Sun, Feb 19, 2006 - Page 11 News List

US court clears Merck in Vioxx patient's death

RETRIAL Although the pharmaceutical giant was cleared in the death of a man who had taken Vioxx for a month, it still faces claims from plaintiffs who used it for a longer period

AP , NEW ORLEANS

Irvin took Vioxx for back pain, but never saw a doctor about it. Instead, the resident of St. Augustine, Florida, called his son-in-law, an emergency-room physician who lived in another city. He hadn't been able to keep down the first two painkillers prescribed by Dr Richard Schirmer. After he tried a sample given to him by an acquaintance, he asked Schirmer for Vioxx.

Schirmer testified that if the label had included a warning about heart attack risk, he wouldn't have prescribed Vioxx for his father-in-law.

Much of the evidence put on by Plunkett's attorneys focused on whether Merck should have added a warning to the label after it learned in early 2000 that patients taking Vioxx in a drug test called VIGOR had five times as many heart attacks as those on naproxen, another painkiller.

In his closing argument, Birchfield noted epidemiologist Wayne Ray's testimony that the drug probably was to blame for 54 percent of all heart attacks among people who suffered them while taking Vioxx. In Irvin's case, he said, that meant a 54 percent chance that the drug was among reasons for the heart attack.

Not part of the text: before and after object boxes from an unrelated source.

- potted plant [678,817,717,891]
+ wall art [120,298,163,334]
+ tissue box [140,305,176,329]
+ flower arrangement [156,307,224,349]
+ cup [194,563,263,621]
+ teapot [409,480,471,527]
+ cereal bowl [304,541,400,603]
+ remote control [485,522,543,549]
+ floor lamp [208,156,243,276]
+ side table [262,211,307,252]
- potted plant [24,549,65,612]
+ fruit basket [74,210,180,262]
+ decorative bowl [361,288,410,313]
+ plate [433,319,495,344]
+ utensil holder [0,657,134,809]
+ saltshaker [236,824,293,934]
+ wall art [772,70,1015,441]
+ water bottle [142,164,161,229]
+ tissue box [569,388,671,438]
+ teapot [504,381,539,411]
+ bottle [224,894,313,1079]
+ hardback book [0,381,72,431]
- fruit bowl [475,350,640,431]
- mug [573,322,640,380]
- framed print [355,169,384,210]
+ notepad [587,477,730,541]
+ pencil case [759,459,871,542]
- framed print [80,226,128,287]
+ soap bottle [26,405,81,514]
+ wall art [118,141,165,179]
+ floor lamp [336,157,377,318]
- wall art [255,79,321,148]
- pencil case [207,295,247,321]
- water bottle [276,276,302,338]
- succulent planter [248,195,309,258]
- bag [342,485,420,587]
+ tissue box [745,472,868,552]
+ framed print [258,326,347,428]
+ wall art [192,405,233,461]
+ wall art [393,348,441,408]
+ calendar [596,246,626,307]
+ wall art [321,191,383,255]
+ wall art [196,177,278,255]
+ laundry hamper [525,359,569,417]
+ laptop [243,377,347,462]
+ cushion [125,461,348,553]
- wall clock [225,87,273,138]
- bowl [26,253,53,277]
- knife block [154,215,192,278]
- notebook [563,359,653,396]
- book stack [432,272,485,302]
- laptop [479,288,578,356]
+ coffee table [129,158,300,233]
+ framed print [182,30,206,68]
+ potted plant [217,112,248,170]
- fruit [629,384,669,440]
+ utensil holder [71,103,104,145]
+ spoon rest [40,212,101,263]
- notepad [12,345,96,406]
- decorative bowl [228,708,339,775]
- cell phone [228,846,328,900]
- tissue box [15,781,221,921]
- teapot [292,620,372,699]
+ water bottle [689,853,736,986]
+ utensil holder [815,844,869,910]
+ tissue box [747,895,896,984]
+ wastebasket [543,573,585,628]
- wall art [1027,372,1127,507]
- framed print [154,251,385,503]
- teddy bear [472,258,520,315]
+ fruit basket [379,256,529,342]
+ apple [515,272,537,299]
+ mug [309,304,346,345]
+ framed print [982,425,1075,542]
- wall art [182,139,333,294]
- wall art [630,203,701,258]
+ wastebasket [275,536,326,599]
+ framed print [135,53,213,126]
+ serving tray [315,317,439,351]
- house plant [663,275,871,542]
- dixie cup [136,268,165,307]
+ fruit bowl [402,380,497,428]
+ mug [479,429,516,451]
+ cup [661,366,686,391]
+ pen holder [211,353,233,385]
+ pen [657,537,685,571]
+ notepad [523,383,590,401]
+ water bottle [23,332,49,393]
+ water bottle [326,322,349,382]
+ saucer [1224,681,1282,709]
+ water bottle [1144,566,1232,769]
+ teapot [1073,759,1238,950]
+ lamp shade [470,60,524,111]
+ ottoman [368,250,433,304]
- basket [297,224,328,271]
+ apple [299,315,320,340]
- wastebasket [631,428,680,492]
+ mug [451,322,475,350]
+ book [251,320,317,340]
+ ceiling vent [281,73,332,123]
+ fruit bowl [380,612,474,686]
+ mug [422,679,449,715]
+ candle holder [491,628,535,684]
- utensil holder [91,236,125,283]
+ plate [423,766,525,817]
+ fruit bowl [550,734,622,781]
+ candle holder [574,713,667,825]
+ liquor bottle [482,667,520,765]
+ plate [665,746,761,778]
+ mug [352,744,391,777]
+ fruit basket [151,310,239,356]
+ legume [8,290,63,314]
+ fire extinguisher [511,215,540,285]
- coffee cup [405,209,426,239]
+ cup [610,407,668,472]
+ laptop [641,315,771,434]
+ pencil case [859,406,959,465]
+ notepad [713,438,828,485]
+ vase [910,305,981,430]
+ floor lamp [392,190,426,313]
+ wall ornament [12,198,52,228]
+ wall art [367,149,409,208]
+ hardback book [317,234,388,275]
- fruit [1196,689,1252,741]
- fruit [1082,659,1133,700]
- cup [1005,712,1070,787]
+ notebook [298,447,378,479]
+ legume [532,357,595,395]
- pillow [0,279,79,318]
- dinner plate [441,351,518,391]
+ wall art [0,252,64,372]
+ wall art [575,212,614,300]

Merck learned of the VIGOR study results in 2000. Had it stopped selling Vioxx or put a warning label on the drug then, he said, Irvin's son-in-law, an emergency room physician, would not have prescribed Vioxx for Irvin in April 2001.

"Did they rein in their massive marketing campaign? ... No. They pushed on wide open," he said. And he quoted the comment of Dr Eric Topol, a cardiologist subpoenaed for videotaped testimony while at the Cleveland Clinic.

"He said that was human experimentation," Birchfield continued. "Merck was playing Russian roulette for money with Dickie Irvin."

Merck attorney Phil Beck countered that no physician testified that Vioxx caused Irvin's death.

"In fact, no doctor testified that Vioxx was even a small factor in Mr Irvin's heart attack and death," he said.